SOURCE EXTRACT
************
Thursday, June 4, 2020

141. Upper and Lower Mesa Falls, Idaho


            Growing up in a canyon on a river always makes a fascination with water, how it works, how it gives and takes life, how it flows. That is my fascination. I think water is beautiful in all of its forms and I’m quite thankful for it. Waterfalls are definitely a part of that fascination and I’ve been going on about them for a while.
            Another waterfall, or set of them really, that I like in Idaho is Upper and Lower Mesa Falls on the Henry’s Fork of the Snake River in that eastern part of the state right up against Montana and Wyoming. It’s in the Island Park Caldera—or coming out of that caldera—in the Yellowstone ecosystem. You would think everyone would know about these falls, but really, they haven’t gained a lot of fame. To be honest, I think most people are surprised Yellowstone is even in Idaho, or people who have driven into Yellowstone somehow think that they have therefore been to Idaho. It doesn’t matter, the falls are not in Yellowstone Park at all and because Yellowstone access in Idaho is by foot only, Island Park doesn’t really get a lot of tourists except from the local area of southwest Montana and eastern Idaho and a few from Wyoming. And if you look at it that way, those people aren’t really tourists but residents enjoying the beauty of their own back yard. And the area is beautiful. It isn’t the desert of the high plains of eastern Idaho and Wyoming, but the forested beauty of the northern Rockies. It’s a fly fisherman’s paradise. This area is where the head waters of the Henry’s Fork begin and flow down out of this beautiful caldera into the main Snake River that flows out of the snowy peaks of Yellowstone and Teton National Parks joining together to make its way through southern Idaho.
            Mesa Falls, both upper and lower, is a beautiful waterfall from a fairly large river that crashes over the typical volcanic basalt of the volcanic Pacific Northwest, but it is surrounded by a verdant splendor of forest. I’ve only been in the summer so I think of it as a cool oasis from the heat that even at that high elevation seems to accompany Idaho summers. It’s beautiful. The calming rush of waters drowns out the cacophony of normal life and transports you to another world where you feel no need to do anything but exist and admire the beauty of that existence. For me, what made it even better was that no one else was there. I had the entire place to myself. It’s quite a distance from where I now live, so I haven’t been back in nearly thirty years, so I probably wouldn’t find it to be so isolated now, though I still doubt that it is ever teeming with tourists. I would like to get back there a time or two just to enjoy the slight mist, the green calm, and the crashing sounds that, in spite of their seeming violence, bring calm.
************
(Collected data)
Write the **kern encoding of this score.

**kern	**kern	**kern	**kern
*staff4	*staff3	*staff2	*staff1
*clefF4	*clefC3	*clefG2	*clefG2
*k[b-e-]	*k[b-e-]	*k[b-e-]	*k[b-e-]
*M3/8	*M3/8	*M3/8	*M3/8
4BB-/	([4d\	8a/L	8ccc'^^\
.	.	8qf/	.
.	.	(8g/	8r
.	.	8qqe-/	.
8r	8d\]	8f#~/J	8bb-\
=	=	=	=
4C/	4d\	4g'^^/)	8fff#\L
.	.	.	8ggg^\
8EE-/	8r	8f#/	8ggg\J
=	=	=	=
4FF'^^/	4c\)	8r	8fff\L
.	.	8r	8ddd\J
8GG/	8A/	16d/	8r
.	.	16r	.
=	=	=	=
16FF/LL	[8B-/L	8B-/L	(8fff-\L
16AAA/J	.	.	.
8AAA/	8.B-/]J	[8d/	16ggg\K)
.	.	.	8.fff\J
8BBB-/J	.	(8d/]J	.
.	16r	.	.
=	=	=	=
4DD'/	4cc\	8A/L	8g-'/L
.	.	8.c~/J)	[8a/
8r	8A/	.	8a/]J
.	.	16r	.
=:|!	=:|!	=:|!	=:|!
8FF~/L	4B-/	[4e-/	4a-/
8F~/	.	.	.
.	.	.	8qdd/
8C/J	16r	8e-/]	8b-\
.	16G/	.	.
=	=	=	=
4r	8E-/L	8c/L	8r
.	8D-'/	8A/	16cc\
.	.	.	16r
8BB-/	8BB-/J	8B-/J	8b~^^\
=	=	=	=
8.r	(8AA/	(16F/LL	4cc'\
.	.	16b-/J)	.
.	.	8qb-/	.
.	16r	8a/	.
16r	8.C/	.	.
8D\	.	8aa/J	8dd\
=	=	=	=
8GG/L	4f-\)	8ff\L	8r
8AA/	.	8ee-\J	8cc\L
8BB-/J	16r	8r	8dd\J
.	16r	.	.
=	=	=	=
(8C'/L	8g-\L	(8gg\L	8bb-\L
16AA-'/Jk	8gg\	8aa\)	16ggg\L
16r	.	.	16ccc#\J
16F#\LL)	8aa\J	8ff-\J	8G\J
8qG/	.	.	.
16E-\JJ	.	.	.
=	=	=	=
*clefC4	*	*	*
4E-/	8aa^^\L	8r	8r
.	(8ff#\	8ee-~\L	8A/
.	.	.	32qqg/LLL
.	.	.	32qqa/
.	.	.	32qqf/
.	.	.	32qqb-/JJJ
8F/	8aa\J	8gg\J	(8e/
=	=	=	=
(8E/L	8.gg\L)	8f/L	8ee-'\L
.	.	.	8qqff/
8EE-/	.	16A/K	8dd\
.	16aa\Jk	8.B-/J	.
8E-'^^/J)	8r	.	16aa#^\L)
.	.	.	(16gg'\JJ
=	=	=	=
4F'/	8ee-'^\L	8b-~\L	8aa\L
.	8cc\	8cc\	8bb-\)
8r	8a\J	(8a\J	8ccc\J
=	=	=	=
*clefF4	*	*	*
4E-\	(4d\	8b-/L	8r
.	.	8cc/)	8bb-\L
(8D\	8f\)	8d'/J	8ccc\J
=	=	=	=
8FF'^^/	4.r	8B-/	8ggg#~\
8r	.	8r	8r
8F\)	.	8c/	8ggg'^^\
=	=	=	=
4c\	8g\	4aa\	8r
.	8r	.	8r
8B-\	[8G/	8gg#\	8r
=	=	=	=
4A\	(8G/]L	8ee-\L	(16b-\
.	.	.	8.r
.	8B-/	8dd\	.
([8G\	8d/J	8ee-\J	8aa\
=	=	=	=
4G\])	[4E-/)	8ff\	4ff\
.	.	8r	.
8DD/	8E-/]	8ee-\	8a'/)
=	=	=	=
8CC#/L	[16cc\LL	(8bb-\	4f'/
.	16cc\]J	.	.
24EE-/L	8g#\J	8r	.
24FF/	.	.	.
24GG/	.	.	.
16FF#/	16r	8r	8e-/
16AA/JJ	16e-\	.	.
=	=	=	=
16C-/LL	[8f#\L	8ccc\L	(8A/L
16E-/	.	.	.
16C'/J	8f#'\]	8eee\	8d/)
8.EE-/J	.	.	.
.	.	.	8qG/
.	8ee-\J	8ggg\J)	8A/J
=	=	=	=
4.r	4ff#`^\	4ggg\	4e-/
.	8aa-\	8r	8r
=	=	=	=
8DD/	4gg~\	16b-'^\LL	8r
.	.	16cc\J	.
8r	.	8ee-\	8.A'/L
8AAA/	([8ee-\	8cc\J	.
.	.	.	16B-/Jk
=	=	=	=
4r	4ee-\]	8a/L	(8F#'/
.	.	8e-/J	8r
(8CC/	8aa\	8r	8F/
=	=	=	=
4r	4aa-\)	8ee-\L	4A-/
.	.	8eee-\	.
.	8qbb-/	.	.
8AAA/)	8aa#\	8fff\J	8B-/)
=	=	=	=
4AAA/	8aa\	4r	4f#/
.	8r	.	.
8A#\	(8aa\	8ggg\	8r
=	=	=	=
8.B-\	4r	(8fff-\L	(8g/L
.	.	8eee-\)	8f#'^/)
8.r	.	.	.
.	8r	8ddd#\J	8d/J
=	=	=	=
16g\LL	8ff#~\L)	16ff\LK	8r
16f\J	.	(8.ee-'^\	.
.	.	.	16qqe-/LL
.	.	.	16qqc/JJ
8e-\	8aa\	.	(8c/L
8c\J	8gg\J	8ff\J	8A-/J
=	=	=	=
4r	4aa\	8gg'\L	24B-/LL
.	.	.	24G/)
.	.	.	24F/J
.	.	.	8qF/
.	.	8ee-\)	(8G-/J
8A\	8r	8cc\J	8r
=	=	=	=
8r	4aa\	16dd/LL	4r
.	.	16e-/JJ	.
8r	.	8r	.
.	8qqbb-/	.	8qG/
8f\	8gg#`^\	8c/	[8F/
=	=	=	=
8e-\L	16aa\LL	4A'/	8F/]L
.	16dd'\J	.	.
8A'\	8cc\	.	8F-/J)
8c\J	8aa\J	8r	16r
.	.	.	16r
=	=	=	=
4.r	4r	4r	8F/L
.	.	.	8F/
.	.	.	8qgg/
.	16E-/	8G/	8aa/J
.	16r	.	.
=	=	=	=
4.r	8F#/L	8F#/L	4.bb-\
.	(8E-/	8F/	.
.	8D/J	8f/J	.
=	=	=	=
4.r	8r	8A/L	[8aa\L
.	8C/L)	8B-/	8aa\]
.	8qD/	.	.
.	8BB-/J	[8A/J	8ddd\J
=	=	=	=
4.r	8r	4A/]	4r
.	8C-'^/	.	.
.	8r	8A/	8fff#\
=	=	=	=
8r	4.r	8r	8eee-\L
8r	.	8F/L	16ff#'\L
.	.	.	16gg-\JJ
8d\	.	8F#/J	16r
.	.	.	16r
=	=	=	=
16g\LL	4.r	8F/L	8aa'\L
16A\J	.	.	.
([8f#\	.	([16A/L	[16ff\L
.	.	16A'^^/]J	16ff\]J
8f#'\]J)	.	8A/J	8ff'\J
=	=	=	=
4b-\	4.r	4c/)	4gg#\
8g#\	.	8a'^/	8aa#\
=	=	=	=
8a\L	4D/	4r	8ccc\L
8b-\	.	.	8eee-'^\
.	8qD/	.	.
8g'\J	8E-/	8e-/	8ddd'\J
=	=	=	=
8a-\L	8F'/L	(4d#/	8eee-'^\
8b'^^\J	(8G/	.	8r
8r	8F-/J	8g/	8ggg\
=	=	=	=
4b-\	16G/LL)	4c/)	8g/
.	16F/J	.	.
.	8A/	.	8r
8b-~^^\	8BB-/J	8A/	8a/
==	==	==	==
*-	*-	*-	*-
************
TASK INSTRUCTIONS
[1] According to the Mesa Falls post, on which river are Upper and Lower Mesa Falls located?
[2] Reproduce everything in the Mesa Falls post from "Thursday, June 4, 2020" down to "for a while.".
[3] Name every U.S. state mentioned in the Mesa Falls post.

YOUR WRITTEN ANSWERS
[1] The Henry’s Fork of the Snake River.

[2]
Thursday, June 4, 2020

141. Upper and Lower Mesa Falls, Idaho


            Growing up in a canyon on a river always makes a fascination with water, how it works, how it gives and takes life, how it flows. That is my fascination. I think water is beautiful in all of its forms and I’m quite thankful for it. Waterfalls are definitely a part of that fascination and I’ve been going on about them for a while.

[3] Idaho, Montana, Wyoming